Opera Experiment at Cern
The Opera Experiment in Cern was primarily about the discovery of new types of neutrinos such as the tau neutrino. For this purpose, a neutrino beam was sent 700km on its journey. Unfortunately, the scientists did not discover the desired elementary particles, but made another, exciting discovery. The neutrinos move at faster than light.
Even @zeitonline picked up the topic and echoed the wild speculations that followed. There was talk of the end of Theory of Relativity and the end of E = mc². Some scientists also suspect that the neutrinos are traveling through a new dimension.
Point of view by the absolute theory
Of course, the so-called faster than light of neutrinos does not bring Theory of Relativity down. At the time of Einstein, light was simply the substance with the highest known speed of propagation. That is why the letter c is also called the speed of light. But even the designation as c for constant suggests a different view. If you know the work of Minkowski, who, by the way, in contrast to Einstein, started from the physical fact of faster than light, you know that c is ultimately only the transition from the real number range to the imaginary number range. In the end, it doesn't really matter whether the highest speed is achieved by photons or by neutrinos. Accordingly, the absolute theory pleads for an increase of c to the now measured neutrino velocity.
Effects on photons
If photons did not have the real maximum speed, this would mean that they would have a rest mass because the relativistic root does not become completely zero. This would be an additional indication of the mass and momentum of a photon. I have already mentioned in this wiki, for example under Experiments, that elementary particles have quite different speeds, depending on their mass. The principle can be read under Anti-proportionality of locomotion and mass. If an electron and a positron arise from really 2 photons, as postulated and observed by Feynmann, the mass of these photons would be just as large as that of the electrons according to the Conservation of mass. You would be just as quick then. Of course the neutrino would then have a significantly smaller mass and would be correspondingly faster.

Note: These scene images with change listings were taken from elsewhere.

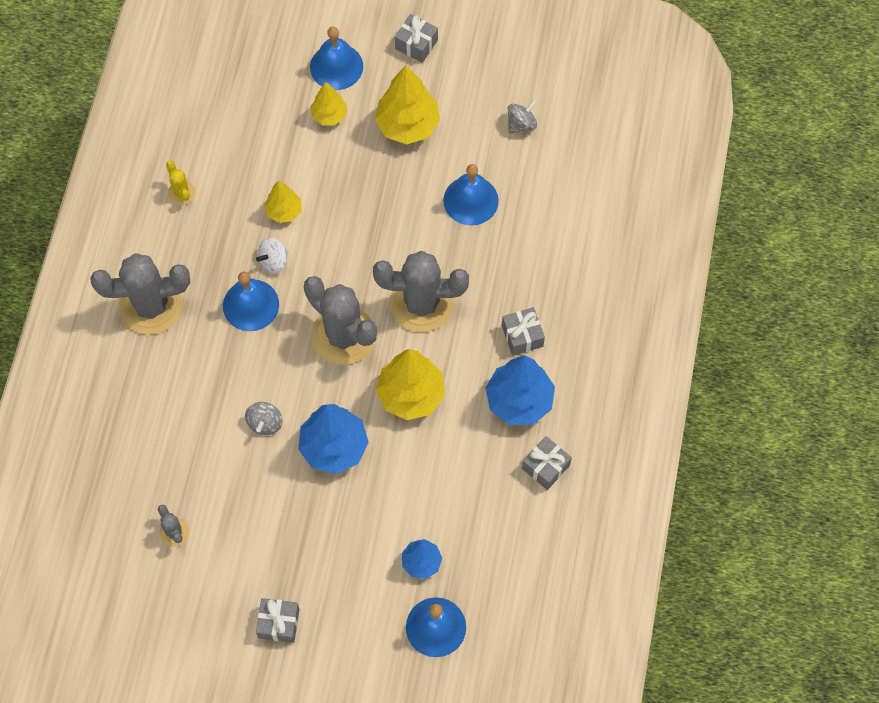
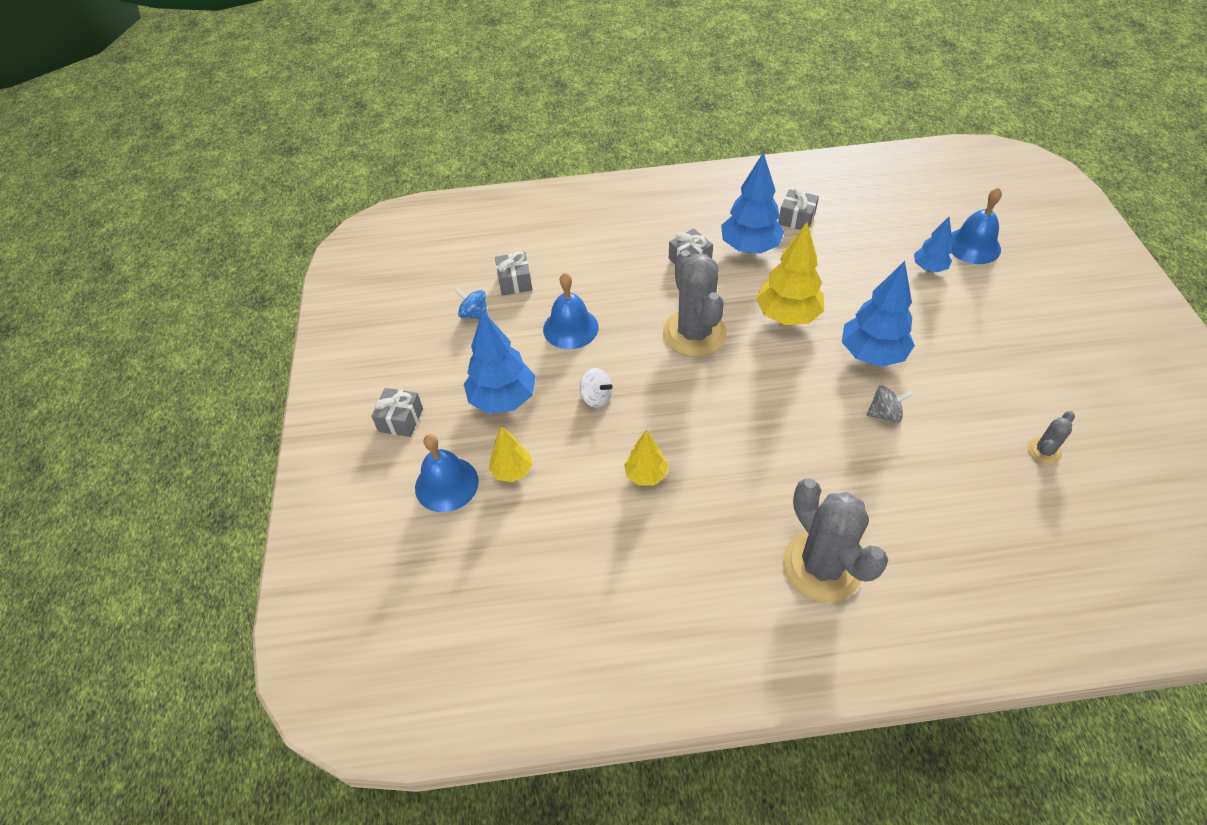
camera: 105 degrees left, 15 degrees down
(181, 193) = (666, 587): yellow cactus -> none
(251, 305) = (768, 468): blue bell -> none
(274, 261) = (708, 464): white spinning top -> white spinning top (596, 397)
(279, 623) = (1056, 343): grey gift -> grey gift (515, 282)
(343, 336) = (758, 381): grey cactus -> none
(407, 125) = (503, 399): yellow tree -> blue tree
(521, 124) = (474, 314): grey spinning top -> blue spinning top

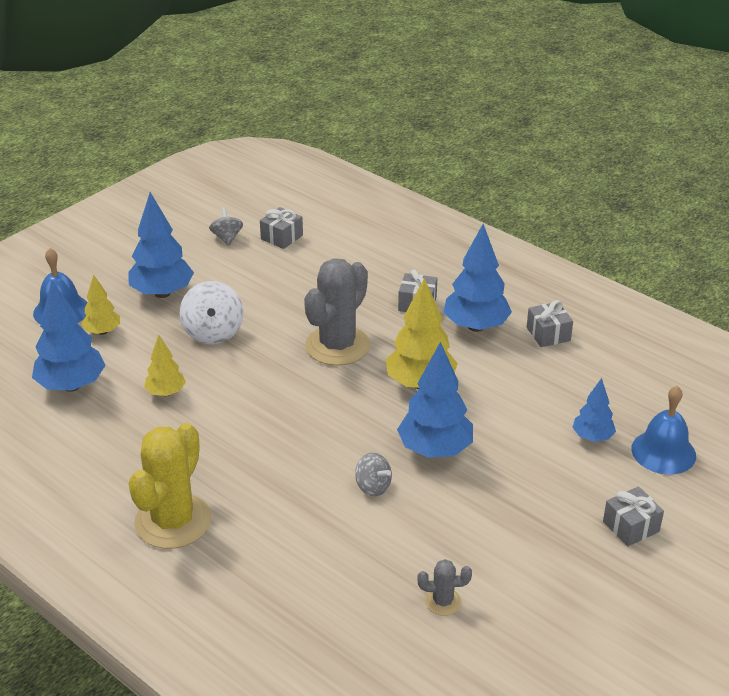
camera: 45 degrees right, 15 degrees down
(401, 420) = (94, 262): grey gift -> grey gift (631, 526)
(474, 314) = (227, 238): blue spinning top -> grey spinning top
(567, 537) = (72, 385): none -> blue tree
(570, 328) = (267, 286): blue bell -> none
(596, 397) = (213, 333): white spinning top -> white spinning top, size x1.67
(822, 566) = (173, 521): grey cactus -> yellow cactus

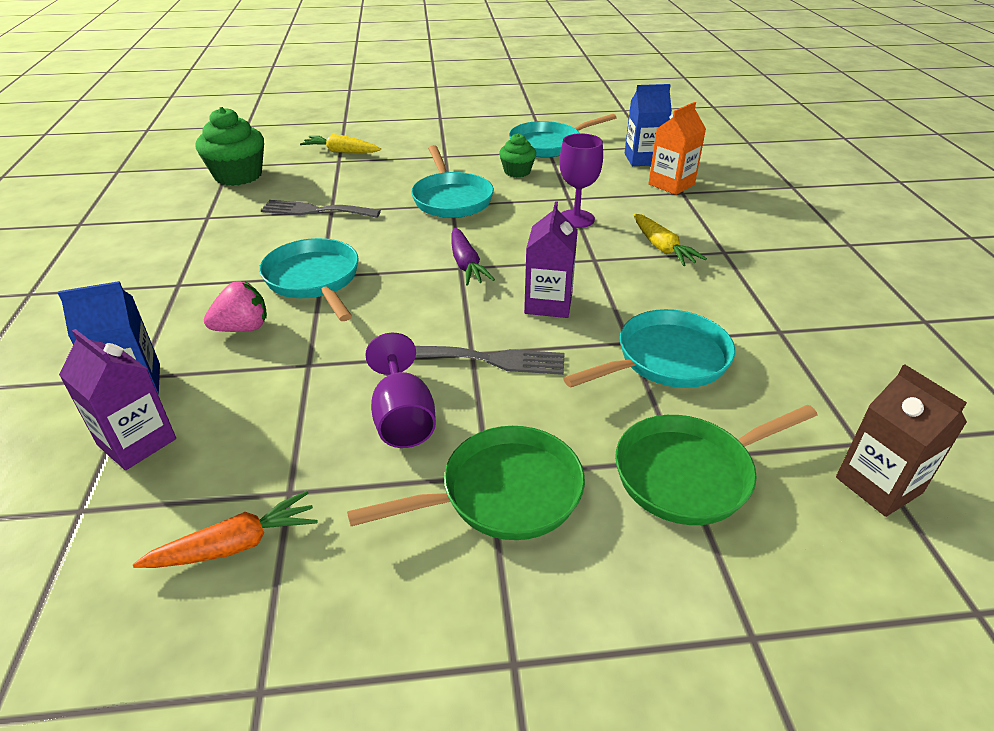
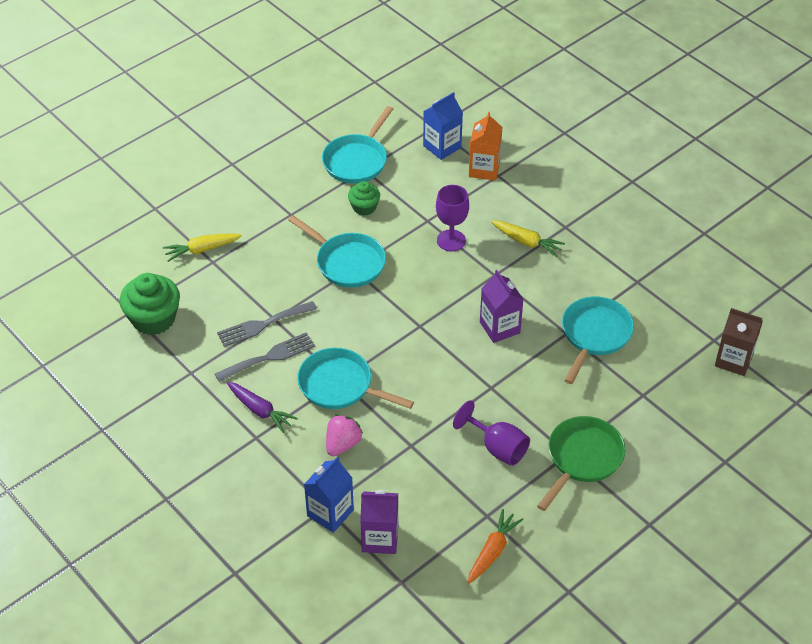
camera: 35 degrees left, 10 degrees up
(466, 264) = (421, 321): purple carrot -> purple carrot (260, 410)
(492, 360) = (506, 386): grey fork -> grey fork (269, 357)
(690, 473) = (653, 400): green pan -> none

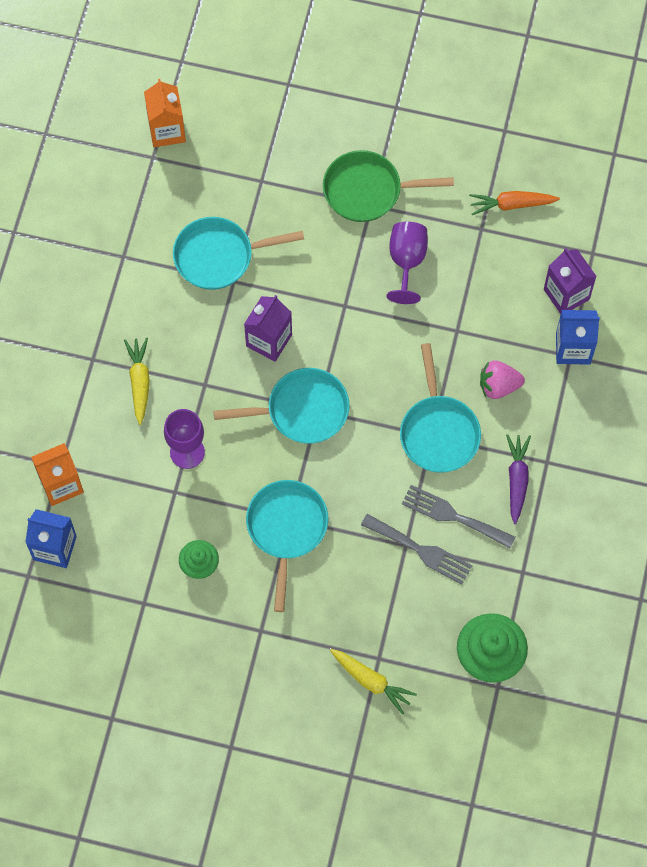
camera: 125 degrees left, 20 degrees up
(357, 160) = (136, 620): turquoise pan -> turquoise pan (302, 410)
(733, 360) = (167, 130): brown carton -> orange carton

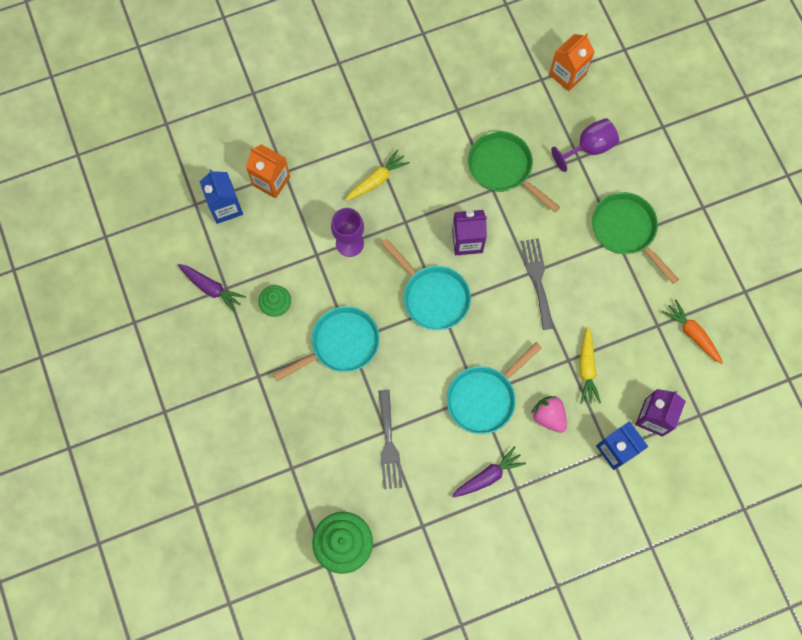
camera: 55 degrees right, 5 degrees up
(133, 617) = (211, 288): none -> purple carrot
(219, 256) = (503, 168): turquoise pan -> green pan
(371, 681) = (271, 474): yellow carrot -> yellow carrot (586, 368)
(407, 261) = (593, 291): purple goblet -> purple goblet (589, 147)
(453, 516) = (429, 449): grey fork -> grey fork (537, 279)

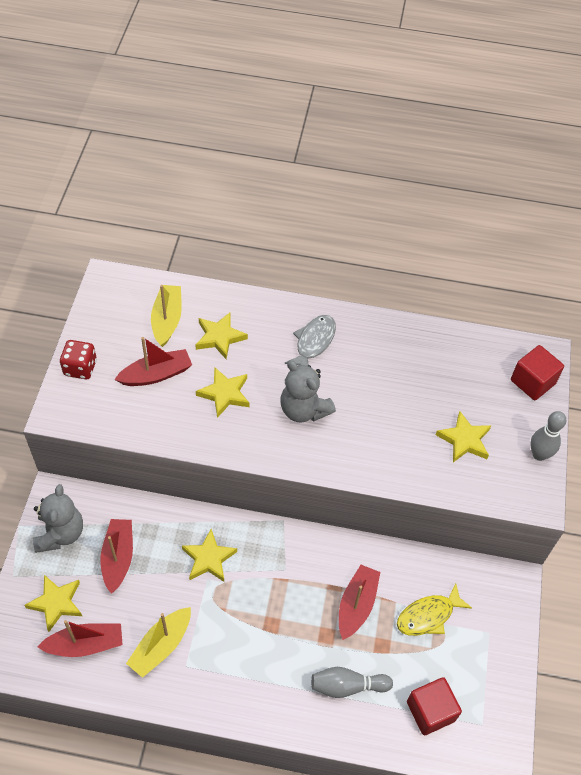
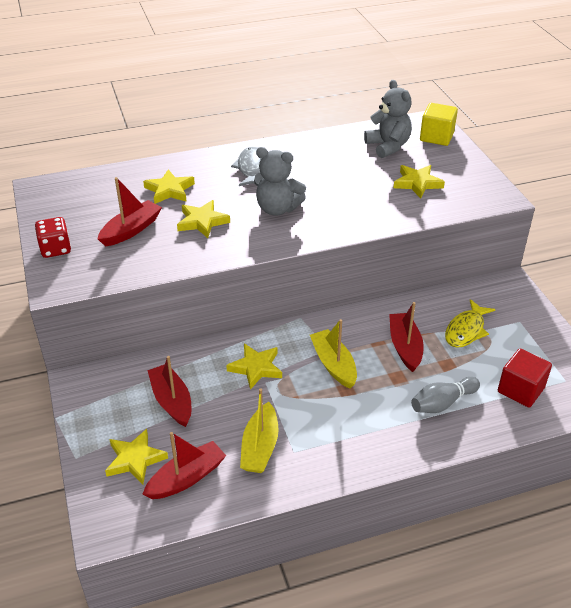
camera: 25 degrees left, 15 degrees down
(60, 533) = (102, 406): grey teddy bear -> grey teddy bear (388, 146)
(167, 320) = (114, 194): yellow boat -> yellow boat (333, 364)
(532, 382) = (436, 137): red cube -> yellow cube
(539, 454) = (478, 173): grey bowling pin -> none

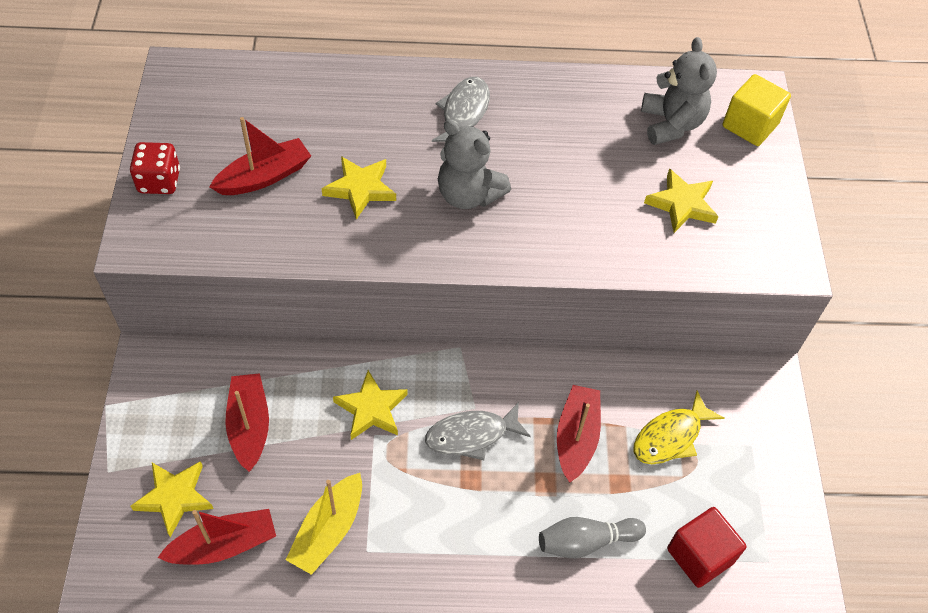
camera: 15 degrees right, 15 degrees up
(169, 190) = (340, 121): yellow star -> none
(333, 364) = (471, 435): yellow boat -> grey fish

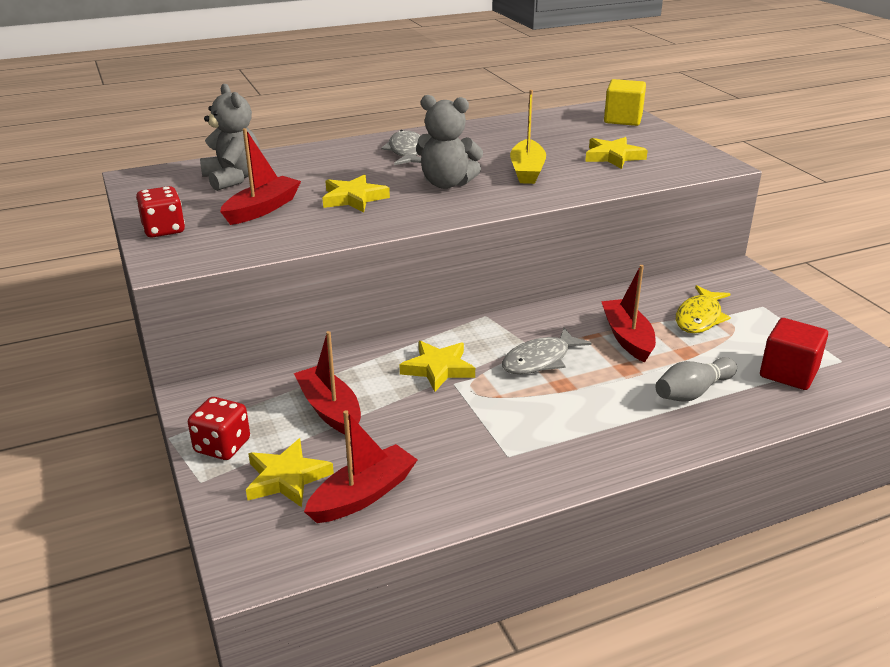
camera: 20 degrees left, 25 degrees down
(142, 435) = (222, 446): none -> red dice
(328, 530) = (460, 453): yellow boat -> yellow boat (527, 171)
(671, 124) = (568, 128): grey teddy bear -> grey teddy bear (233, 178)

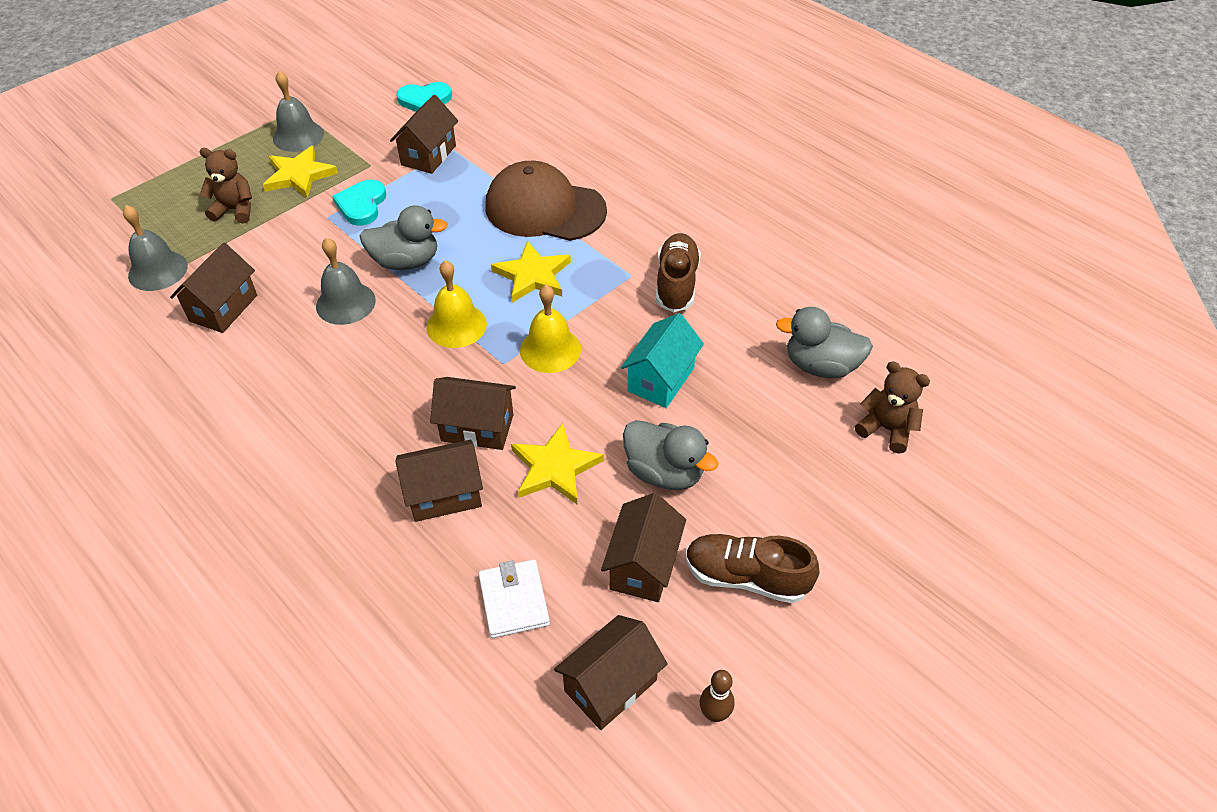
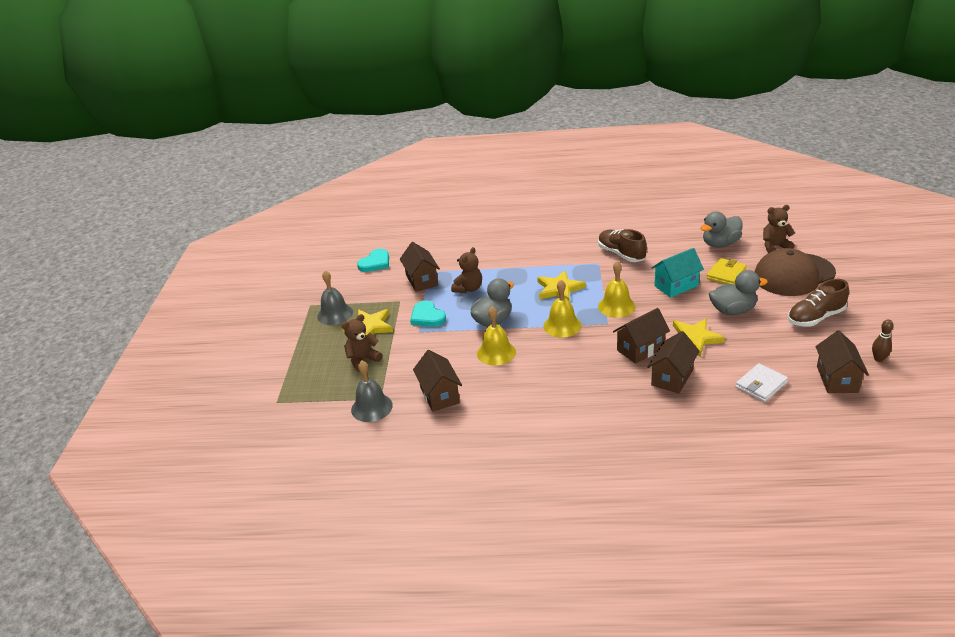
camera: 40 degrees left, 15 degrees down
(345, 303) = (496, 352): grey bell -> yellow bell
(451, 201) = (468, 289): none -> brown teddy bear
(514, 601) = (761, 385): white wallet -> white wallet turned 75 degrees counterclockwise
(545, 208) = (517, 265): brown cap -> brown cap (793, 275)
(643, 566) = (780, 340): brown house -> none
(661, 379) = (676, 286): turquoise house -> turquoise house turned 75 degrees clockwise
(749, 415) = (726, 274): none -> yellow wallet

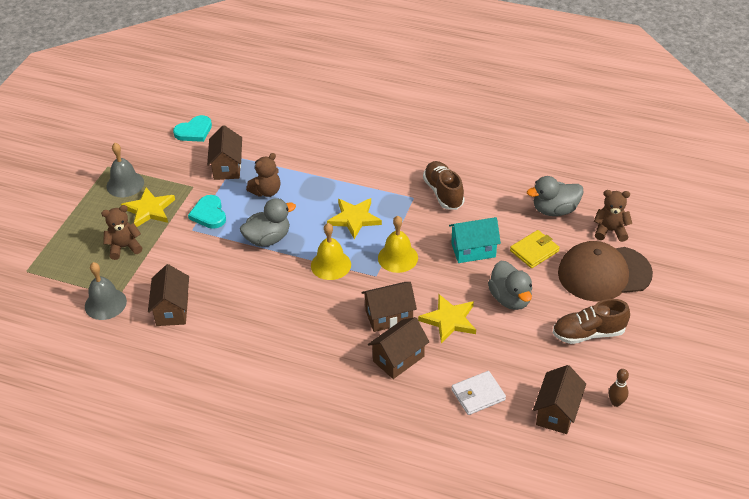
camera: 15 degrees right, 10 degrees up
(496, 352) = (250, 277): yellow bell -> none
(733, 310) = (510, 299): grey duck -> grey duck turned 60 degrees clockwise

I then made a bet with the @fischblog, one of the most famous science bloggers, for a case of beer that this result would be confirmed. He bets that the result, similar to NASA's attempt to live in arsenic, will be collected again by December 1st, 2011. Let's see who will be proved right. In any case, an exciting story and as I said under Experiments I said beforehand that elementary particles have different speeds depending on their mass, so that this result is now a possible confirmation of the absolute theory at Cern.
In the meantime I've won a box and in all probability I will lose one for it too, because after December 1st, 2011 I was still betting on the final result with the fish blog. The Icarus experiment, also in Cern, measured neutrinos again at the speed of light. The neutrinos are probably only slightly faster than photons. If you compare the energies: An electron has 511 keV, i.e. around 250,000 times a photon and is measurably slower. A neutrino, however, probably already has 0.2 eV energy, which is a tenth of the photon energy. We can then measure 250,000 times, but not yet the difference by ten times.
vacuum neutrino speed
I now have roughly an idea of the dimensions of the relationship between mass and speed. If we define the earth as 0 km / s. Of course it moves too, but the light moves with it in the gravitational field. Then 10 ^ -35 kg results, the mass that light has corresponds to approximately 3 * 10 ^ 5 km / s. The neutrino is a power of ten smaller in mass, so there is a speed difference of 10 ^ 1 km / s. Neutrinos should therefore move in a vacuum at a speed of approx. 310,000 km / s. When making the calculation, one must bear in mind that neutrinos in the earth's gravitational field can also become significantly slower, just as light on earth is slower than in a vacuum. But that's the way things are.